TL;DR — Pydantic AI brings the "if it type-checks, it works" philosophy to AI agents. From the team behind Pydantic, it gives you a clean Agent class with typed dependencies, typed results, typed tools, and a test mode that replaces real model calls with deterministic fakes. Model-agnostic (OpenAI, Anthropic, Gemini, Ollama). Designed for production Python codebases where you want IDE support, validation, and testability.
What it is
Pydantic AI is a Python agent framework that treats LLM interactions as typed function calls. You define an agent with a result type, dependency type, system prompt, and tools — all using Python type hints and Pydantic models. The framework validates everything at the boundary: tool arguments in, structured results out.
Why it exists
LLM frameworks tend to be stringly-typed: prompts as strings, tool schemas as dicts, results as untyped text. This makes bugs invisible until runtime. Pydantic AI applies the same discipline that Pydantic brought to data validation: define the shape, let the framework enforce it, and get IDE autocomplete and error-checking for free.
Install & setup
pip install pydantic-ai
export OPENAI_API_KEY=sk-...
Basic agent
from pydantic_ai import Agent
agent = Agent(
"openai:gpt-4o",
system_prompt="You are a helpful assistant.",
)
result = agent.run_sync("What is Kubernetes?")
print(result.data) # plain string response
Structured output
from pydantic import BaseModel
from pydantic_ai import Agent
class CityInfo(BaseModel):
name: str
country: str
population: int
agent = Agent("openai:gpt-4o", result_type=CityInfo)
result = agent.run_sync("Tell me about Tokyo")
print(result.data.name) # Tokyo
print(result.data.population) # 13960000
Dependencies — typed context
Pass runtime context (database connections, API clients, user info) to tools via typed dependencies:
from dataclasses import dataclass
from pydantic_ai import Agent, RunContext
@dataclass
class Deps:
user_id: str
db: DatabaseConnection
agent = Agent("openai:gpt-4o", deps_type=Deps)
@agent.tool
def get_user_orders(ctx: RunContext[Deps], limit: int = 5) -> str:
"""Get recent orders for the current user."""
orders = ctx.deps.db.query(
"SELECT * FROM orders WHERE user_id = ? LIMIT ?",
ctx.deps.user_id, limit
)
return str(orders)
result = agent.run_sync("Show my recent orders", deps=Deps(user_id="42", db=db))
Tools
@agent.tool
def search_web(ctx: RunContext[Deps], query: str) -> str:
"""Search the web for information."""
return f"Results for: {query}"
@agent.tool_plain # no context needed
def calculate(expression: str) -> str:
"""Evaluate a math expression."""
return str(eval(expression)) # simplified
Testing — the killer feature
from pydantic_ai.models.test import TestModel
# Replace the real model with a deterministic fake
with agent.override(model=TestModel()):
result = agent.run_sync("What is Kubernetes?")

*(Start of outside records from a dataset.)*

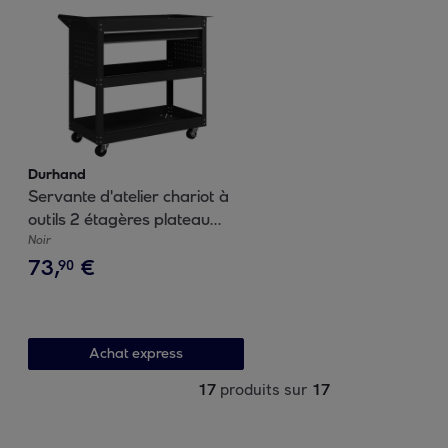
Durhand
Servante d'atelier chariot à
outils 2 étagères plateau
grand tiroir tablette à outils
Noir
73
,
€
acier noir
90
Achat express
17
produits sur
17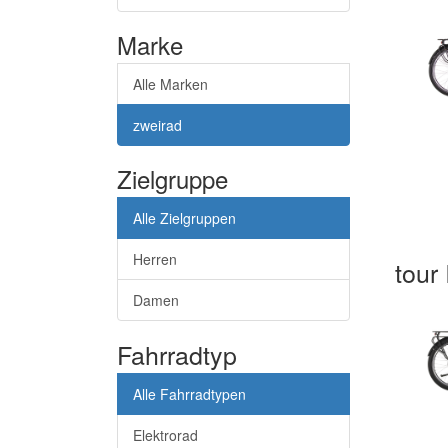
Marke
Alle Marken
zweirad
Zielgruppe
Alle Zielgruppen
Herren
tour 
Damen
Fahrradtyp
Alle Fahrradtypen
Elektrorad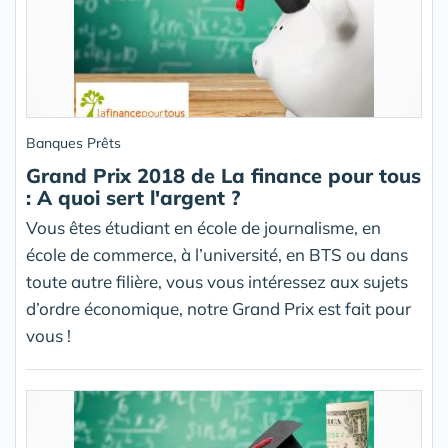
Banques Prêts
Grand Prix 2018 de La finance pour tous
: A quoi sert l'argent ?
Vous êtes étudiant en école de journalisme, en
école de commerce, à l’université, en BTS ou dans
toute autre filière, vous vous intéressez aux sujets
d’ordre économique, notre Grand Prix est fait pour
vous !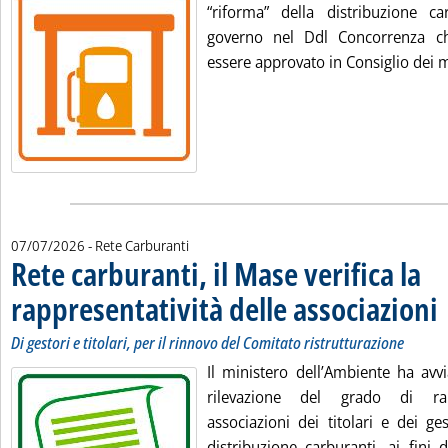
“riforma” della distribuzione car
governo nel Ddl Concorrenza c
essere approvato in Consiglio dei mi
07/07/2026
- Rete Carburanti
Rete carburanti, il Mase verifica la
rappresentatività delle associazioni
. 
. 
Di gestori e titolari, per il rinnovo del Comitato ristrutturazione
Il ministero dell’Ambiente ha avv
rilevazione del grado di rapp
associazioni dei titolari e dei ge
distribuzione carburanti, ai fini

# TestModel returns a predictable response
# Your tests don't hit the API, don't cost money, and are deterministic
Streaming
async with agent.run_stream("Explain RAG") as response:
async for text in response.stream_text():
print(text, end="", flush=True)
When to use, when to skip
Use it when you want type safety, testability, and IDE support in your agent code. Ideal for production Python backends where agents are part of a larger typed codebase. The dependency injection pattern makes it natural for web services.

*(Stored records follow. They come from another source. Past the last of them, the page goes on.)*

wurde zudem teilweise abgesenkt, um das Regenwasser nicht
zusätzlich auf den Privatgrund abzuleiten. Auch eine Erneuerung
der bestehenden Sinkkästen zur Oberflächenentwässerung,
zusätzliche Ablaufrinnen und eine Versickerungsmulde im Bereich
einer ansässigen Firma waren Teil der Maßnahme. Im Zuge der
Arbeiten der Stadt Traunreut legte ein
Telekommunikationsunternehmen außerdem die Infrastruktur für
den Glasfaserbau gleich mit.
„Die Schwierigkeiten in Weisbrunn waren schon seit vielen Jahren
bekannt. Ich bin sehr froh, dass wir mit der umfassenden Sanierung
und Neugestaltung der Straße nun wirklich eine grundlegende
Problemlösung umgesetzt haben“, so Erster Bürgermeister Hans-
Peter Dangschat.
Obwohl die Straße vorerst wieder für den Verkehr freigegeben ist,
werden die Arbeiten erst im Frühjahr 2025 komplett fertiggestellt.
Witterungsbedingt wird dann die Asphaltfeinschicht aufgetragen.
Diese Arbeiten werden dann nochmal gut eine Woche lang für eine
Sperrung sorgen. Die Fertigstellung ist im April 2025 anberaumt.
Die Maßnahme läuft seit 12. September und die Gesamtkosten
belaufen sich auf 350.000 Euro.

Skip it for complex multi-agent orchestration (LangGraph), rich middleware (LangChain v1), or if you need a huge integration ecosystem. It's deliberately minimal.
vs the alternatives
| Tool | Best for | Trade-off |
|---|---|---|
| Pydantic AI | Type-safe, testable, Pythonic agents | Smaller ecosystem, newer |
| LangChain | Rich integrations, middleware | Heavier, less typed |
| Agno | Lightweight, fast agents | Less type-safety focus |
| Instructor | Structured output only (no agents) | Not an agent framework |
Verified against Pydantic AI docs (ai.pydantic.dev), May 2026.